In 1863, inspired by Jean Henri Dunant's view that relief societies were needed to help the wounded in war, Gustave Moynier joined Dunant to gather support for a meeting of nations to form such a body. As a result, the International Committee of the Red Cross was formed and gained official status in 1864 at a convention in Geneva, Switzerland. By the time Barton learned of the Treaty of Geneva of 1864, 32 nations had signed the document, proclaiming that medical teams and facilities should be treated as neutrals in a conflict situation, and that the wounded deserved care. Before returning home to urge the United States to sign, Barton became involved with the International Committee during the Franco-Prussian War (1870-1872). Besides caring for soldiers, she showed her inclination to move beyond simple handouts to help rebuild lives, as she set helped civilian women in Strasbourg, France, earn money for food by setting up an exchange system in which the women sewed needed clothes and received money for food in return.

While resting in England and Dansville, New York, during the years 1872 to 1881, Barton worked towards American affiliation with the International Red Cross. Finally, on March 1, 1882, President Chester A. Arthur signed the Geneva Treaty; the year before, Barton had organized the American Association of the Red Cross. President James A. Garfield appointed her its first president. Barton also served as the American governmental delegate to the international Red Cross conferences in Geneva, Switzerland (1884); Carlsruhe, Germany (1887); Rome, Italy (1890); Vienna, Austria (1897); and St. Petersburg, Russia (1902). At the 1884 conference in Geneva, Barton secured the adoption of an "American amendment" which authorized the Red Cross to help not only in times of war, but in times of natural disaster and calamity during peace.
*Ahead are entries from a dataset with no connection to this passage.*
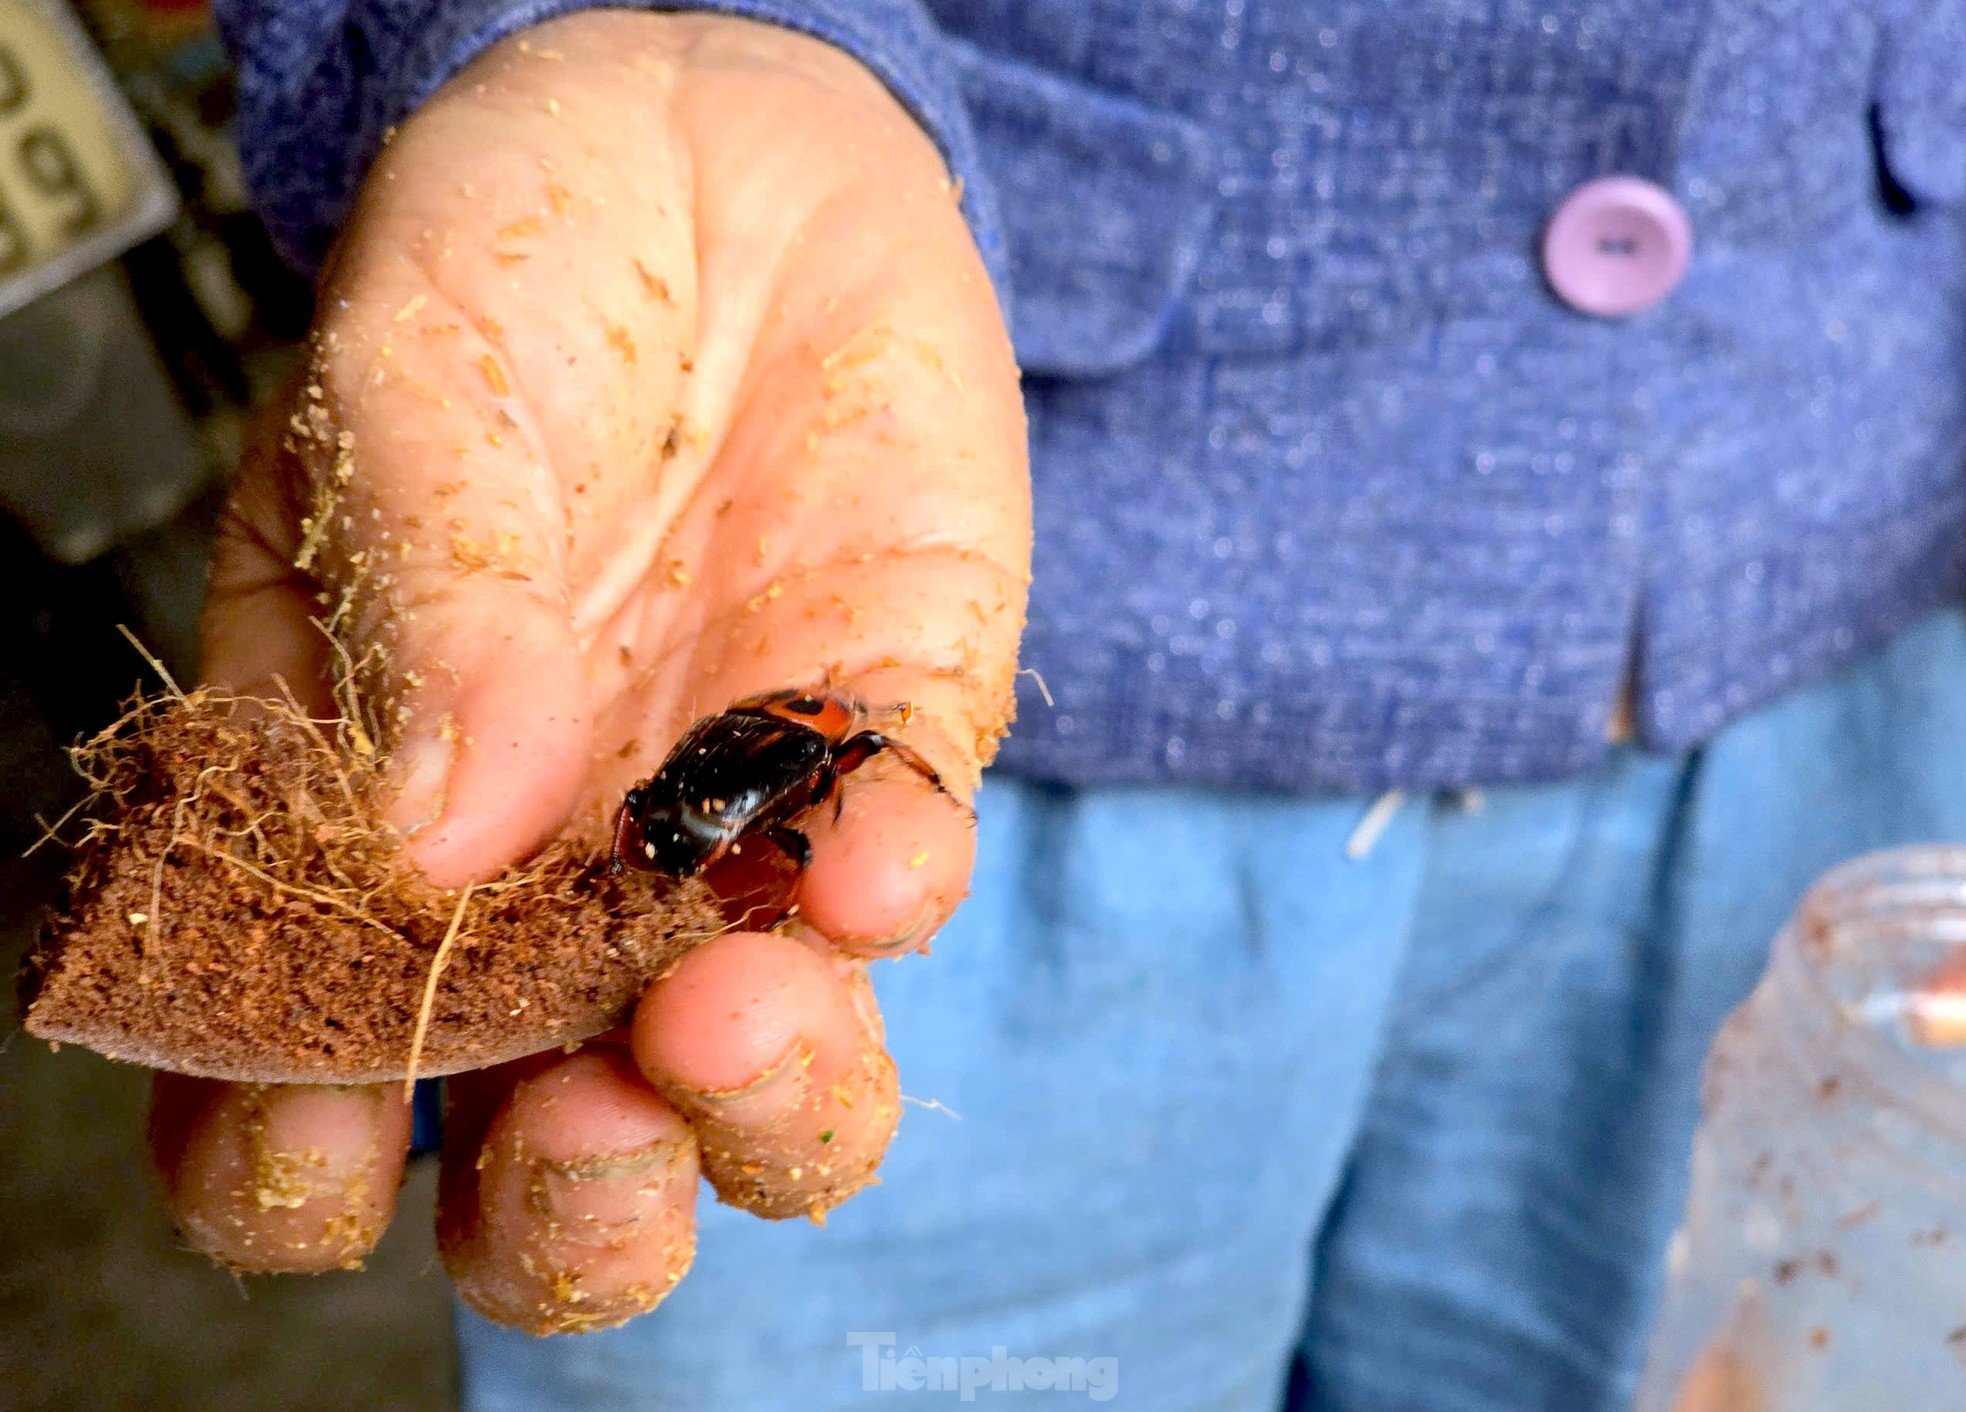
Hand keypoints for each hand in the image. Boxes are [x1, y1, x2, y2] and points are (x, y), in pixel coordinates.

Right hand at [145, 11, 1026, 1331]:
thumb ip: (422, 597)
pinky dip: (897, 881)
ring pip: (771, 1077)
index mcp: (366, 812)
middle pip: (565, 1154)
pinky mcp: (891, 734)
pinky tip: (876, 839)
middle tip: (585, 1127)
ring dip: (766, 1106)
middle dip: (577, 1212)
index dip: (296, 1158)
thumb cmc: (519, 257)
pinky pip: (907, 864)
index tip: (327, 1141)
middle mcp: (555, 864)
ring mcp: (732, 819)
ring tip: (738, 1014)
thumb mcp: (413, 384)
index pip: (302, 1068)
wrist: (725, 153)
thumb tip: (428, 836)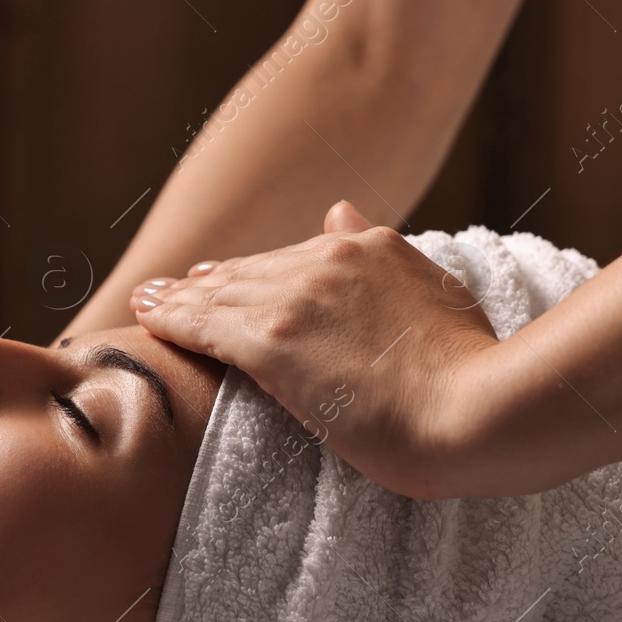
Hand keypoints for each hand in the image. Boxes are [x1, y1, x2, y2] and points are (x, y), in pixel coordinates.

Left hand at [128, 201, 499, 499]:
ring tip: (145, 301)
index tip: (214, 276)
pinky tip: (147, 317)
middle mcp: (327, 260)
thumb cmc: (470, 371)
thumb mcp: (432, 291)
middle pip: (247, 272)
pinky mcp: (271, 343)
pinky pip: (204, 326)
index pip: (290, 258)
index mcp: (370, 248)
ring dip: (176, 299)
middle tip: (162, 290)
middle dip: (202, 283)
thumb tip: (338, 210)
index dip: (246, 271)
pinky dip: (170, 319)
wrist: (477, 411)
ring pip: (218, 295)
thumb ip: (379, 253)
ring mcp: (296, 299)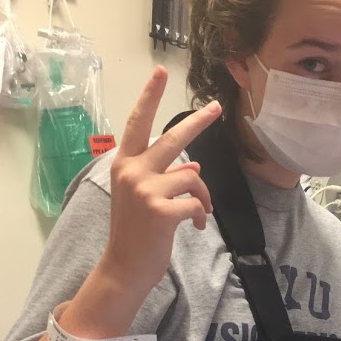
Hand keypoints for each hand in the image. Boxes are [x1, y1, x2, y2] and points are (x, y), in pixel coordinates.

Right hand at [103, 66, 221, 298]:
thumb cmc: (135, 233)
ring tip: (198, 213)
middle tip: (216, 108)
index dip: (149, 97)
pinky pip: (195, 202)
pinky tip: (193, 226)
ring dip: (202, 196)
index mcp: (124, 164)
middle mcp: (132, 171)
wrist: (124, 267)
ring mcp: (145, 190)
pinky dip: (199, 215)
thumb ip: (163, 177)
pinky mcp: (161, 210)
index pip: (138, 123)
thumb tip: (194, 166)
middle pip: (173, 139)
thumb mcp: (144, 198)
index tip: (160, 73)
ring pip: (192, 177)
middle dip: (198, 122)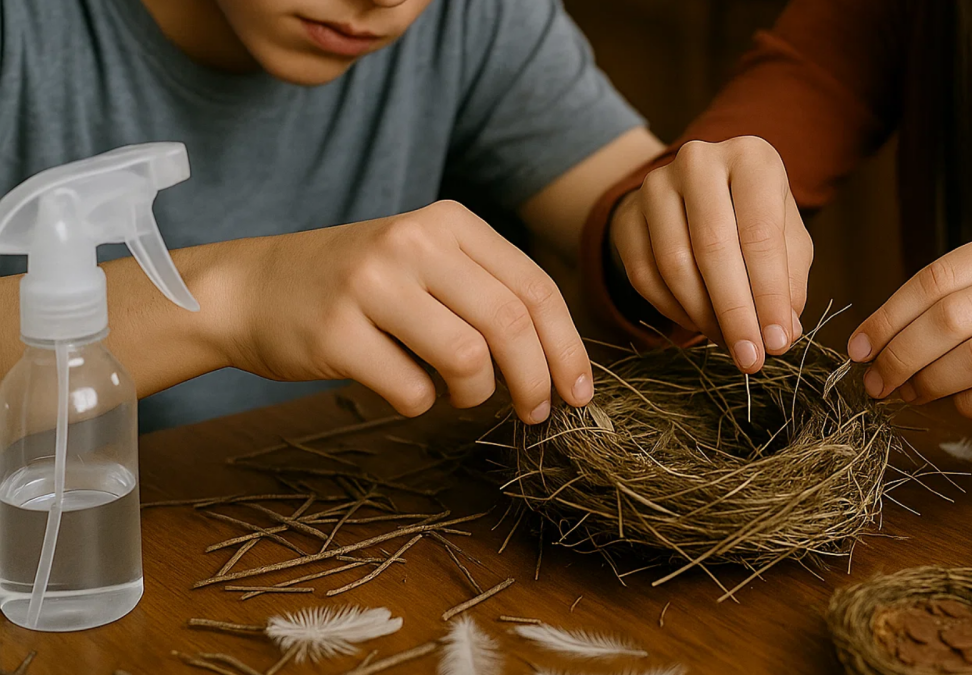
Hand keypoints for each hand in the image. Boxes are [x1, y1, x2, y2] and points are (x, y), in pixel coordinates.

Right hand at [222, 200, 592, 423]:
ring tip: (462, 398)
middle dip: (536, 380)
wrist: (249, 288)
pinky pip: (412, 390)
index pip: (534, 287)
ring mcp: (371, 286)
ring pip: (467, 358)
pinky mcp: (336, 333)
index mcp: (447, 222)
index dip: (567, 347)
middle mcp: (412, 243)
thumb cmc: (355, 285)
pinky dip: (421, 404)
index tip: (578, 391)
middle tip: (537, 412)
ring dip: (477, 396)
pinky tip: (405, 389)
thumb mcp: (423, 261)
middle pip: (509, 324)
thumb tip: (557, 359)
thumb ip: (485, 292)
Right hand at [609, 136, 811, 372]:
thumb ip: (790, 281)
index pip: (760, 234)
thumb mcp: (787, 239)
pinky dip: (674, 311)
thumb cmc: (754, 219)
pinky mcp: (628, 216)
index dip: (769, 295)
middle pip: (713, 248)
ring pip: (674, 265)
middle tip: (750, 358)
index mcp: (751, 157)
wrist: (696, 195)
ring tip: (729, 343)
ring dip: (704, 317)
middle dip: (735, 313)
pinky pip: (645, 276)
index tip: (778, 343)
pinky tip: (699, 325)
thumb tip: (783, 332)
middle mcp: (699, 161)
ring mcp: (655, 186)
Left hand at [847, 221, 971, 420]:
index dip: (886, 317)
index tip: (858, 346)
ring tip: (907, 395)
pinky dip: (966, 405)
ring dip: (926, 384)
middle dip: (897, 356)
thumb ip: (968, 292)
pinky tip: (957, 404)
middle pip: (947, 319)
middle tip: (874, 381)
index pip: (935, 279)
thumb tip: (882, 335)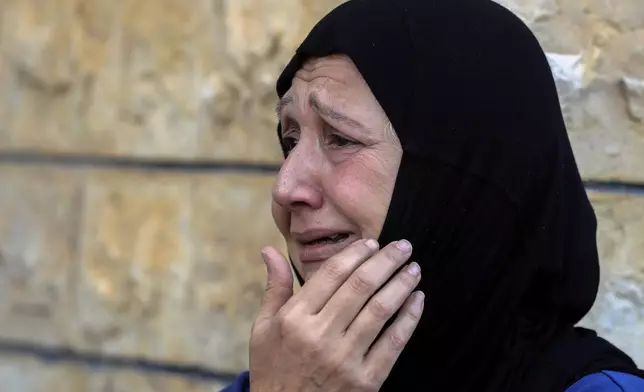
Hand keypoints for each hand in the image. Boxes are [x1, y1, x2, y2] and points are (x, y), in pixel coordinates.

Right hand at [249, 239, 423, 391]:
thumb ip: (274, 287)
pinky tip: (418, 300)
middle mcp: (320, 336)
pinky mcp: (366, 381)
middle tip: (403, 246)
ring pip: (381, 310)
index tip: (372, 242)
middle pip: (361, 286)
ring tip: (414, 268)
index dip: (356, 253)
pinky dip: (409, 318)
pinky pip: (394, 343)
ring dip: (402, 284)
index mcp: (295, 319)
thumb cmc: (273, 368)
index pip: (332, 274)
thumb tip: (269, 250)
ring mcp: (345, 359)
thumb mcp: (263, 328)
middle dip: (386, 261)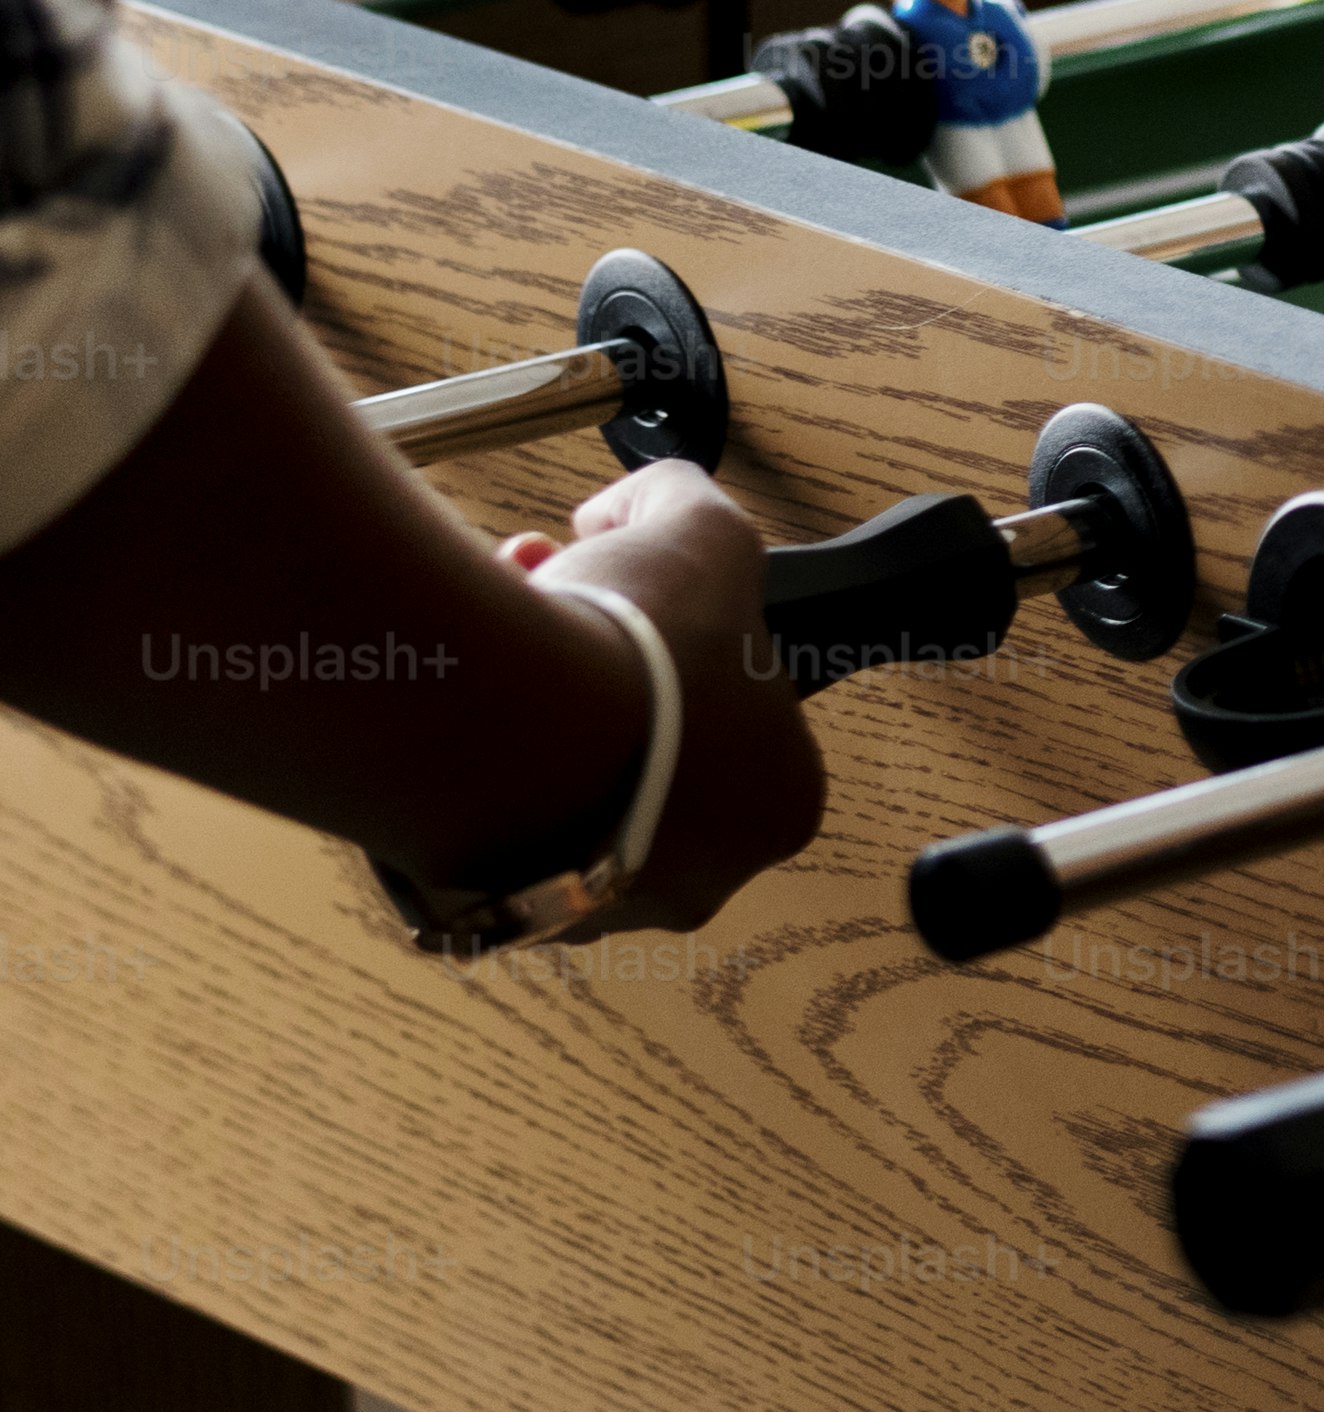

Nine years after the United States signed the Geneva Treaty, Barton began urging Congress to both incorporate the Red Cross as an official national body, with political and economic support, and pass a bill, which would protect the organization's insignia from fraudulent uses by others. Unfortunately, both bills died in committee. Barton then met with her advisors, and at the first board meeting in almost ten years, reached decisions regarding the executive committee, the local societies, and membership, and drafted a new constitution. At this time, the name was changed from the American Association of the Red Cross to the American National Red Cross.

During her presidency, Barton also personally led the organization's assistance in the aftermath of numerous disasters, including the Johnstown, Pennsylvania, flood (1889) and the Armenian massacre (1893), and provided aid and supplies to Cuban rebels before and during Spanish-American War (1894-1899). Her mission was not only to grant immediate relief but also to supply materials for rebuilding houses and lives.

In 1897, Clara Barton set up the Red Cross Headquarters in Glen Echo, Maryland. Three years later, in 1900, President William McKinley finally signed a bill, which both incorporated the American National Red Cross under a federal charter and, to some degree, protected the insignia. By this time, disagreements over Barton's inability to delegate authority and her insistence upon total control of the organization's finances led to a revolt of the board of directors in 1902, started by Mabel Thorp Boardman. Then, in 1903, after a U.S. Senate investigation, which revealed poor business practices, President Theodore Roosevelt withdrew federal patronage from the American National Red Cross. The following year, Barton resigned, and Mabel Thorp Boardman became the new president. Barton then served as president of the National First Aid Association, which endeavored to teach first aid to people nationwide, from 1905 to 1912.

Clara Barton died on April 12, 1912 of chronic pneumonia, at her home in Glen Echo, Maryland. Joint funeral services were held in Glen Echo and in Oxford, Massachusetts, where she is buried.